**Assignment**
Copy, from the data below, every line that has "Multi" in it.

Stored data entries
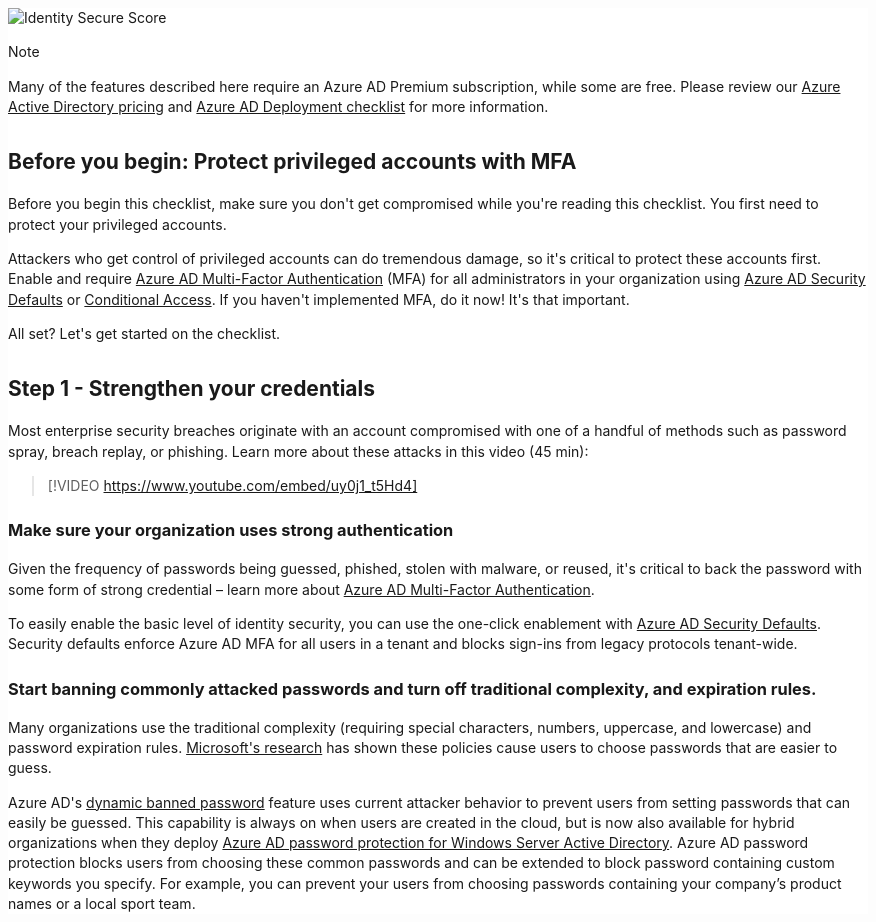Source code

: ![Identity Secure Score](./media/steps-secure-identity/azure-ad-sec-steps0.png)

> [!NOTE]
> Many of the features described here require an Azure AD Premium subscription, while some are free. Please review our [Azure Active Directory pricing](https://azure.microsoft.com/pricing/details/active-directory/) and [Azure AD Deployment checklist](../../active-directory/fundamentals/active-directory-deployment-checklist-p2.md) for more information.

## Before you begin: Protect privileged accounts with MFA

Before you begin this checklist, make sure you don't get compromised while you're reading this checklist. You first need to protect your privileged accounts.

Attackers who get control of privileged accounts can do tremendous damage, so it's critical to protect these accounts first. Enable and require [Azure AD Multi-Factor Authentication](../../active-directory/authentication/concept-mfa-howitworks.md) (MFA) for all administrators in your organization using [Azure AD Security Defaults](../../active-directory/fundamentals/concept-fundamentals-security-defaults.md) or [Conditional Access](../../active-directory/conditional-access/plan-conditional-access.md). If you haven't implemented MFA, do it now! It's that important.

All set? Let's get started on the checklist.

## Step 1 - Strengthen your credentials

Most enterprise security breaches originate with an account compromised with one of a handful of methods such as password spray, breach replay, or phishing. Learn more about these attacks in this video (45 min):
> [!VIDEO https://www.youtube.com/embed/uy0j1_t5Hd4]

### Make sure your organization uses strong authentication

Given the frequency of passwords being guessed, phished, stolen with malware, or reused, it's critical to back the password with some form of strong credential – learn more about [Azure AD Multi-Factor Authentication](../../active-directory/authentication/concept-mfa-howitworks.md).

To easily enable the basic level of identity security, you can use the one-click enablement with [Azure AD Security Defaults](../../active-directory/fundamentals/concept-fundamentals-security-defaults.md). Security defaults enforce Azure AD MFA for all users in a tenant and blocks sign-ins from legacy protocols tenant-wide.

### Start banning commonly attacked passwords and turn off traditional complexity, and expiration rules.

Many organizations use the traditional complexity (requiring special characters, numbers, uppercase, and lowercase) and password expiration rules. [Microsoft's research](https://aka.ms/passwordguidance) has shown these policies cause users to choose passwords that are easier to guess.

Azure AD's [dynamic banned password](../../active-directory/authentication/concept-password-ban-bad.md) feature uses current attacker behavior to prevent users from setting passwords that can easily be guessed. This capability is always on when users are created in the cloud, but is now also available for hybrid organizations when they deploy [Azure AD password protection for Windows Server Active Directory](../../active-directory/authentication/concept-password-ban-bad-on-premises.md). Azure AD password protection blocks users from choosing these common passwords and can be extended to block password containing custom keywords you specify. For example, you can prevent your users from choosing passwords containing your company’s product names or a local sport team.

**Reply to the task**
Attackers who get control of privileged accounts can do tremendous damage, so it's critical to protect these accounts first. Enable and require [Azure AD Multi-Factor Authentication](../../active-directory/authentication/concept-mfa-howitworks.md) (MFA) for all administrators in your organization using [Azure AD Security Defaults](../../active-directory/fundamentals/concept-fundamentals-security-defaults.md) or [Conditional Access](../../active-directory/conditional-access/plan-conditional-access.md). If you haven't implemented MFA, do it now! It's that important.
Given the frequency of passwords being guessed, phished, stolen with malware, or reused, it's critical to back the password with some form of strong credential – learn more about [Azure AD Multi-Factor Authentication](../../active-directory/authentication/concept-mfa-howitworks.md).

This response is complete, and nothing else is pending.